Work request: The answer is a number and only a number: how many lines of the data include the string "Courtyard"?

Segment Start: Exercise materials

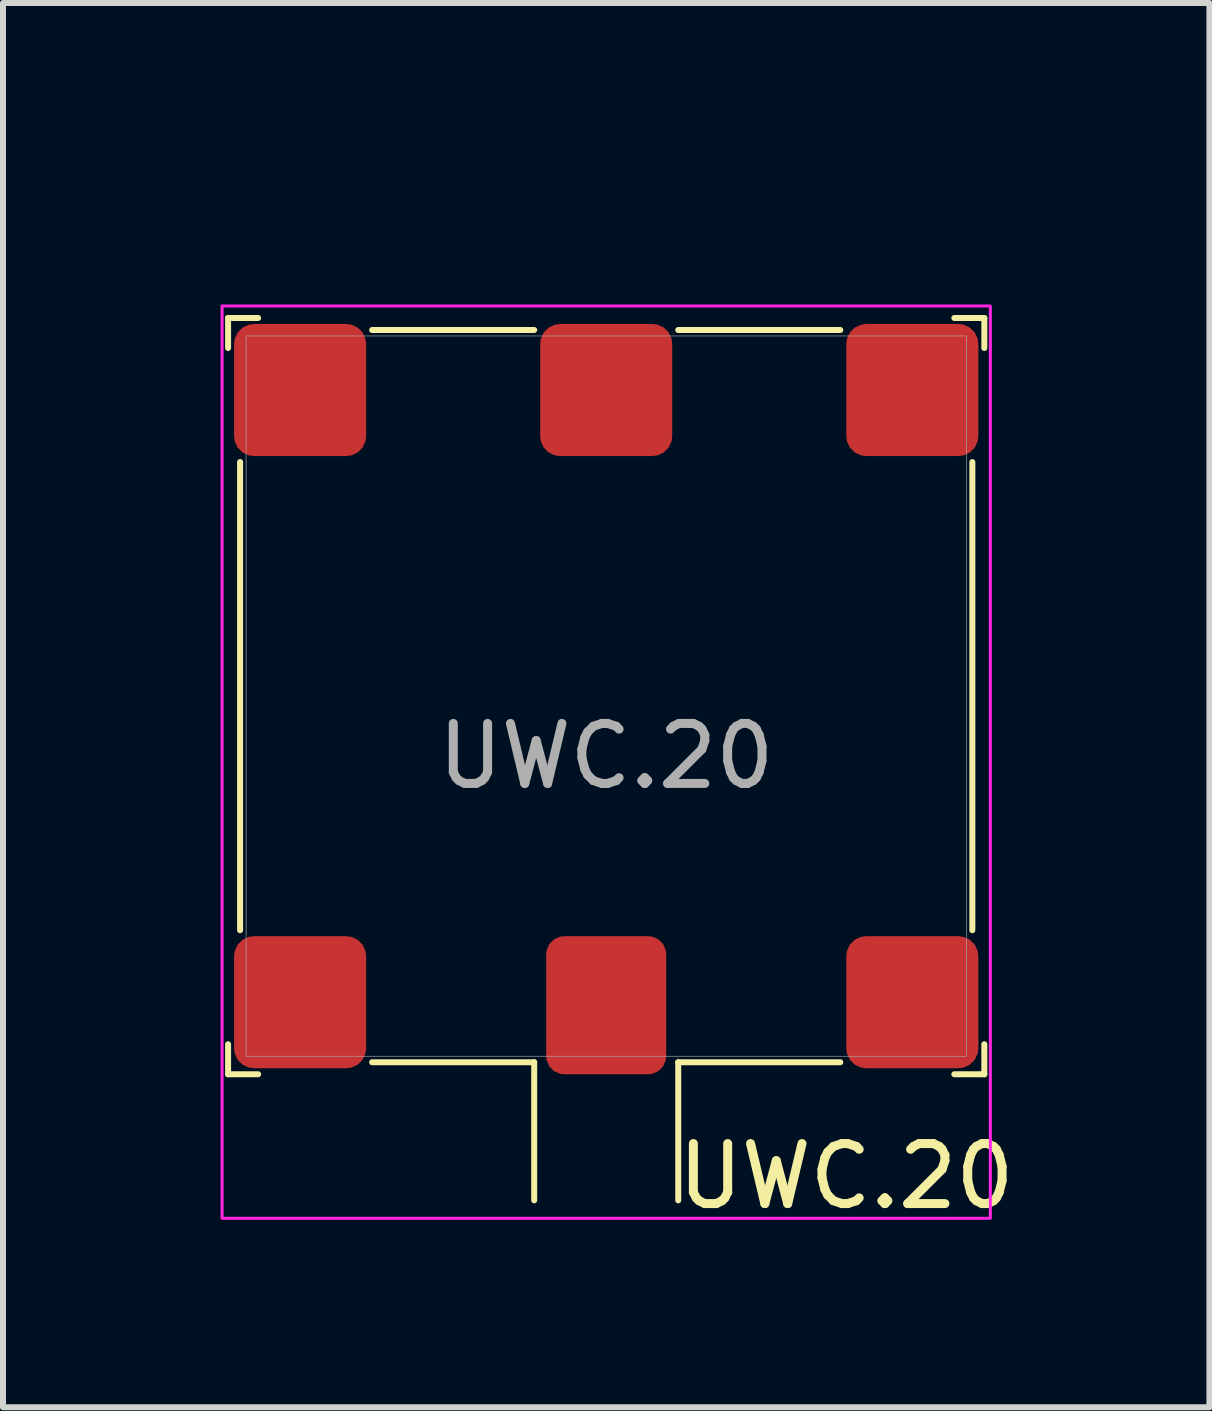
<source format=kicad_pcb>
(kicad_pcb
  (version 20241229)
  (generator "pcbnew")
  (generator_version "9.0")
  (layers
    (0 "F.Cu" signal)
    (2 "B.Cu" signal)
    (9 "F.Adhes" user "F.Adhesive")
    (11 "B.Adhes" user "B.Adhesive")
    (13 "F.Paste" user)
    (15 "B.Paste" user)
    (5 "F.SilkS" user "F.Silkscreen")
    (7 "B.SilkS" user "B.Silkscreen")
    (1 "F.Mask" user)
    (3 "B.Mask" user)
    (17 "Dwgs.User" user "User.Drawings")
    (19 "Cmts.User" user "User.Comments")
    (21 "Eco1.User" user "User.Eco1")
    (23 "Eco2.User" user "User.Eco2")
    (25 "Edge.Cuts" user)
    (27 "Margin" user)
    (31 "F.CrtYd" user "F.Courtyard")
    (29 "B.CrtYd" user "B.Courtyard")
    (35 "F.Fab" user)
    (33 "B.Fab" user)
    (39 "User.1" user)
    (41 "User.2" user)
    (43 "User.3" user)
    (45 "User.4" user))
  (footprint "UWC.20"
    (layer "F.Cu")
    (at 7.05 8.548)
    (property "Reference" "UWC.20" (at 4 8 0) (unlocked yes) (layer "F.SilkS") (effects (font (size 1 1) (thickness 0.15))))
    (attr smd)
    (fp_line (start -6.3 -6.3) (end -6.3 -5.8) (stroke (width 0.1) (type default)) (layer "F.SilkS"))
    (fp_line (start -6.3 -6.3) (end -5.8 -6.3) (stroke (width 0.1) (type default)) (layer "F.SilkS"))
    (fp_line (start -6.3 6.3) (end -6.3 5.8) (stroke (width 0.1) (type default)) (layer "F.SilkS"))
    (fp_line (start -6.3 6.3) (end -5.8 6.3) (stroke (width 0.1) (type default)) (layer "F.SilkS"))
    (fp_line (start -6.1 -3.9) (end -6.1 3.9) (stroke (width 0.1) (type default)) (layer "F.SilkS"))
    (fp_line (start -3.9 -6.1) (end -1.2 -6.1) (stroke (width 0.1) (type default)) (layer "F.SilkS"))
    (fp_line (start -3.9 6.1) (end -1.2 6.1) (stroke (width 0.1) (type default)) (layer "F.SilkS"))
    (fp_line (start -1.2 6.1) (end -1.2 8.4) (stroke (width 0.1) (type default)) (layer "F.SilkS"))
    (fp_line (start 1.2 -6.1) (end 3.9 -6.1) (stroke (width 0.1) (type default)) (layer "F.SilkS"))
    (fp_line (start 1.2 6.1) (end 1.2 8.4) (stroke (width 0.1) (type default)) (layer "F.SilkS"))
    (fp_line (start 1.2 6.1) (end 3.9 6.1) (stroke (width 0.1) (type default)) (layer "F.SilkS"))
    (fp_line (start 6.1 -3.9) (end 6.1 3.9) (stroke (width 0.1) (type default)) (layer "F.SilkS"))
    (fp_line (start 6.3 -6.3) (end 5.8 -6.3) (stroke (width 0.1) (type default)) (layer "F.SilkS"))
    (fp_line (start 6.3 -6.3) (end 6.3 -5.8) (stroke (width 0.1) (type default)) (layer "F.SilkS"))
    (fp_line (start 6.3 6.3) (end 5.8 6.3) (stroke (width 0.1) (type default)) (layer "F.SilkS"))
    (fp_line (start 6.3 6.3) (end 6.3 5.8) (stroke (width 0.1) (type default)) (layer "F.SilkS"))
    (fp_rect (start -6.4 -6.5) (end 6.4 8.7) (stroke (width 0.05) (type default)) (fill no) (layer "F.CrtYd"))
    (fp_rect (start -6 -6) (end 6 6) (stroke (width 0.01) (type solid)) (fill no) (layer "F.Fab"))
    (fp_line (start -7 -4) (end 7 -4) (stroke (width 0.1) (type default)) (layer "User.1"))
    (fp_line (start -4 -7) (end -4 8) (stroke (width 0.1) (type default)) (layer "User.1"))
    (fp_line (start 4 -7) (end 4 7) (stroke (width 0.1) (type default)) (layer "User.1"))
    (fp_line (start 7 4) (end -7 4) (stroke (width 0.1) (type default)) (layer "User.1"))
    (fp_text user "${REFERENCE}" (at 0 1 0) (unlocked yes) (layer "F.Fab") (effects (font (size 1 1) (thickness 0.15))))
    (fp_text user "KEEPOUT" (at 0 -7.7 0) (unlocked yes) (layer "User.2") (effects (font (size 1 1) (thickness 0.15))))
    (pad "1" smd roundrect (at 0 5.15) (size 2 2.3) (layers "F.Cu" "F.Mask" "F.Paste") (roundrect_rratio 0.15))
    (pad "2" smd roundrect (at -5.1 5.1) (size 2.2 2.2) (layers "F.Cu" "F.Mask" "F.Paste") (roundrect_rratio 0.15))
    (pad "3" smd roundrect (at -5.1 -5.1) (size 2.2 2.2) (layers "F.Cu" "F.Mask" "F.Paste") (roundrect_rratio 0.15))
    (pad "4" smd roundrect (at 0 -5.1) (size 2.2 2.2) (layers "F.Cu" "F.Mask" "F.Paste") (roundrect_rratio 0.15))
    (pad "5" smd roundrect (at 5.1 -5.1) (size 2.2 2.2) (layers "F.Cu" "F.Mask" "F.Paste") (roundrect_rratio 0.15))
    (pad "6" smd roundrect (at 5.1 5.1) (size 2.2 2.2) (layers "F.Cu" "F.Mask" "F.Paste") (roundrect_rratio 0.15))
    (zone (net_name "") (layers "F.Cu" "B.Cu" "User.2") (name "ANT_GND_KEEPOUT") (hatch edge 0.5) (connect_pads) (min_thickness 0.25) (filled_areas_thickness no) (keepout (tracks allowed) (vias allowed) (pads allowed) (copperpour not_allowed) (footprints allowed)) (placement (enabled no)) (fill) (polygon (pts (xy 0.75 2.148) (xy 13.35 2.148) (xy 13.35 17.148) (xy 0.75 17.148)))))
  (gr_rect
    (start -3 -3)
    (end 17.1 20.396)
    (stroke (width 0.1) (type default))
    (fill no)
    (layer "Edge.Cuts")))
</source>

Segment End: Exercise materials

Finished exercise: 2